Metropolitan News-Enterprise

 

Tuesday, September 25, 2001

 

Page 1

 

Don’t Sacrifice Liberty for Security, Chemerinsky Says

 

By a MetNews Staff Writer

 

The events of Sept. 11 may require some restrictions on individual liberty, but not should not be allowed to justify a massive scaling back of constitutional rights, a law professor told a crowd of USC students yesterday afternoon.

“We shouldn’t give away the Fourth Amendment in the name of security,” Erwin Chemerinsky said at a late afternoon outdoor campus “teach-in” organized by a university history professor.

Chemerinsky specifically criticized Attorney General John Ashcroft’s proposal for “roving” wiretap orders, which would allow law enforcement to intercept communications from any telephone used by a named suspect.

Since the only way to know whether a particular telephone is being used by a person subject to a roving wiretap is to eavesdrop, any number of conversations being conducted by innocent citizens are likely to be overheard, he said.

Americans already understand and are willing to accept some limits to individual freedom, such as broad searches of luggage when attempting to board airplanes. But passengers shouldn’t have to consider the prospect of intrusions that are presently associated only with criminals, such as strip searches or body cavity searches, he said.

Liberty is too easily lost, even in America, Chemerinsky said. He cited the Alien and Sedition acts of 1796, laws criminalizing criticism of government policy in World War I, and the internment of persons of Japanese ancestry, including U.S. citizens, during World War II.

America needs to accept the principle that “dissent is never disloyal,” that criticism of a particular policy shouldn’t be viewed as an attack on the country, he said.

Chemerinsky also decried the reported use of racial profiling in investigations of possible connections between persons in the United States and terrorism. “We shouldn’t allow suspicion based on race alone,” he said.

One student attending the event—a Caucasian—asked the professor to comment on reports that campus police officers were detaining students of Middle East origin and confiscating their university identification cards. Chemerinsky said he had not heard the reports and hoped they weren’t true.

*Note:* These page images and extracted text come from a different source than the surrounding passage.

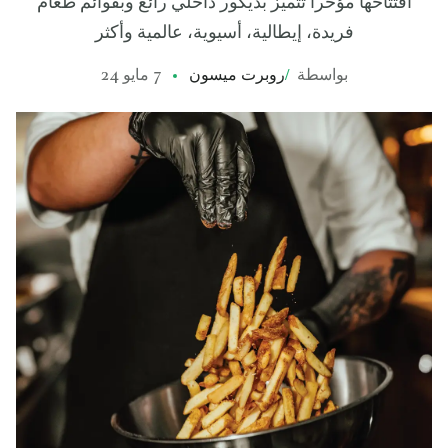
افتتاحها مؤخراً تتميز بديكور داخلي رائع وبقوائم طعام
فريدة، إيطالية، أسيوية، عالمية وأكثر
بواسطة
/
روبرت ميسون
7 مايو 24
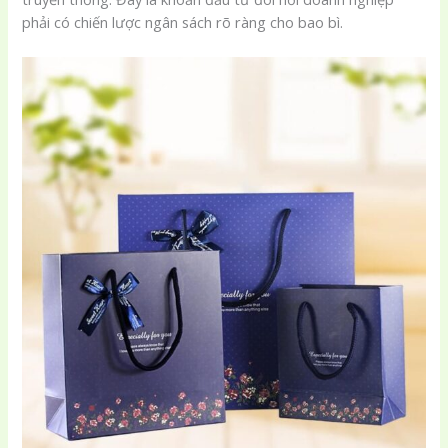
phải có chiến lược ngân sách rõ ràng cho bao bì.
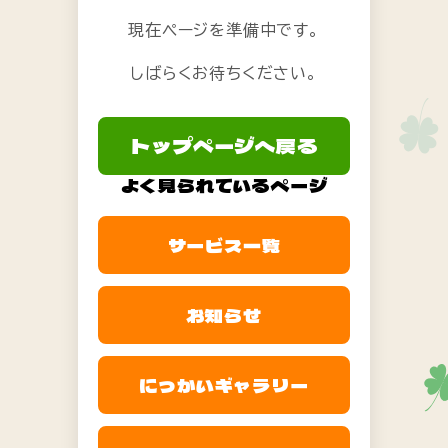
現在ページを準備中です。
しばらくお待ちください。
トップページへ戻る
よく見られているページ
サービス一覧
お知らせ
にっかいギャラリー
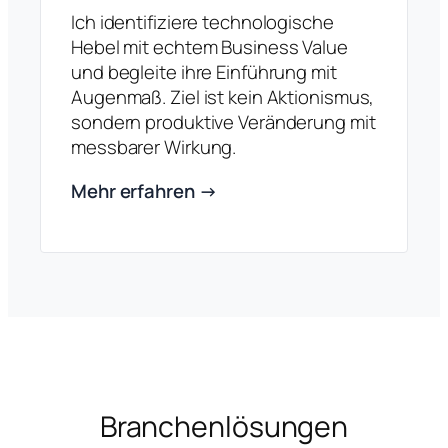
Ich identifiziere technologische
Hebel mit echtem Business Value
und begleite ihre Einführung mit
Augenmaß. Ziel ist kein Aktionismus,
sondern produktive Veränderung mit
messbarer Wirkung.
Mehr erfahren →
Branchenlösungen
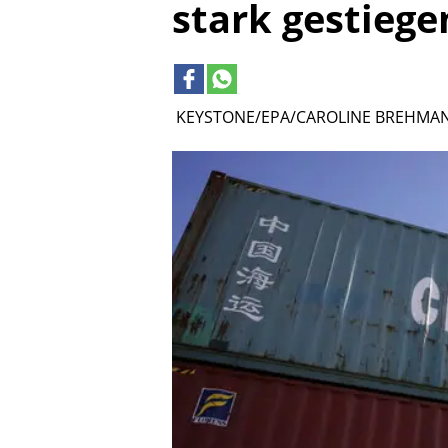
stark gestiege
KEYSTONE/EPA/CAROLINE BREHMA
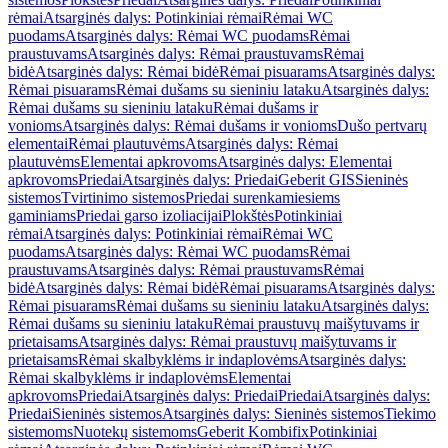
rėmai
Atsarginės dalys: Potinkiniai rėmai
Rėmai WC
puodams
Atsarginės dalys: Rėmai WC puodams
Rėmai
praustuvams
Atsarginės dalys: Rėmai praustuvams
Rėmai
bidė
Atsarginės dalys: Rėmai bidė
Rėmai pisuarams
Atsarginės dalys:
Rėmai pisuarams
Rėmai dušams su sieniniu lataku
Atsarginės dalys:
Rėmai dušams su sieniniu lataku
Rėmai dušams ir
vonioms
Atsarginės dalys: Rėmai dušams ir vonioms
Dušo pertvarų
elementai
Rėmai plautuvėms
Atsarginės dalys: Rėmai
plautuvėms
Elementai apkrovoms
Atsarginės dalys: Elementai
apkrovoms
Priedai
Atsarginės dalys: Priedai
Geberit GIS
Sieninės
sistemos
Tvirtinimo sistemos
Priedai surenkamiesiems
gaminiams
Priedai garso izoliacijai
Plokštės
Potinkiniai
rėmai
Atsarginės dalys: Potinkiniai rėmai
Rėmai WC
puodams
Atsarginės dalys: Rėmai WC puodams
Rėmai
praustuvams
Atsarginės dalys: Rėmai praustuvams
Rėmai
bidė
Atsarginės dalys: Rėmai bidė
Rėmai pisuarams
Atsarginės dalys:
Rėmai pisuarams
Rėmai dušams su sieniniu lataku
Atsarginės dalys:
Rėmai dušams su sieniniu lataku
Rėmai praustuvų maišytuvams ir
prietaisams
Atsarginės dalys: Rėmai praustuvų maišytuvams ir
prietaisams
Rėmai skalbyklėms ir indaplovėms
Atsarginės dalys:
Rėmai skalbyklėms ir indaplovėms
Elementai
apkrovoms
Priedai
Atsarginės dalys: Priedai
Priedai
Atsarginės dalys:
Priedai
Sieninės sistemos
Atsarginės dalys: Sieninės sistemos
Tiekimo
sistemoms
Nuotekų sistemoms
Geberit Kombifix
Potinkiniai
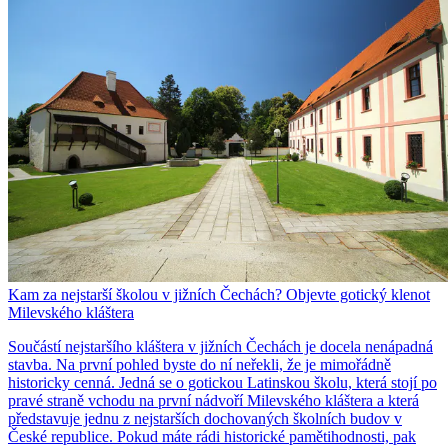
Kam za nejstarší školou v jižních Čechách? Objevte gotický klenot
Milevského kláštera
Součástí nejstaršího kláštera v jižních Čechách je docela nenápadná
stavba. Na první pohled byste do ní neřekli, že je mimořádně
historicky cenná. Jedná se o gotickou Latinskou školu, která stojí po
pravé straně vchodu na první nádvoří Milevského kláštera a která
představuje jednu z nejstarších dochovaných školních budov v
České republice. Pokud máte rádi historické pamětihodnosti, pak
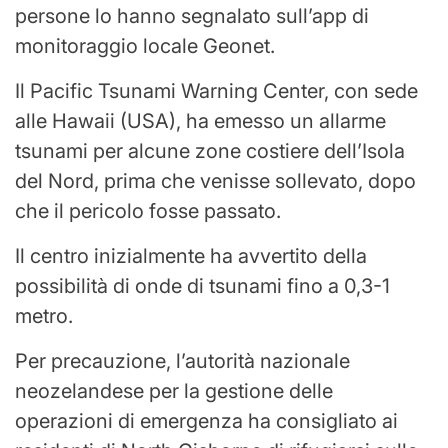
persone lo hanno segnalato sull’app di
monitoraggio locale Geonet.
Il Pacific Tsunami Warning Center, con sede
alle Hawaii (USA), ha emesso un allarme
tsunami per alcune zone costiere dell’Isola
del Nord, prima che venisse sollevato, dopo
che il pericolo fosse passato.
Il centro inizialmente ha avvertito della
possibilità di onde di tsunami fino a 0,3-1
metro.
Per precauzione, l’autorità nazionale
neozelandese per la gestione delle
operazioni di emergenza ha consigliato ai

He also praised university President Steve Sample, who earlier expressed support for students fearful of harassment based on ethnicity.

One speaker who said he was ready to accept greater restrictions on his liberty was law professor Edwin Smith, a former U.S. Senate aide and author of a recent book on the future role of the United Nations.

“Because I’ve been involved with computers for a very long time, I’ve always assumed that anything I put on a computer was capable of being read by somebody” in the government, he said. “I now think that it should be.”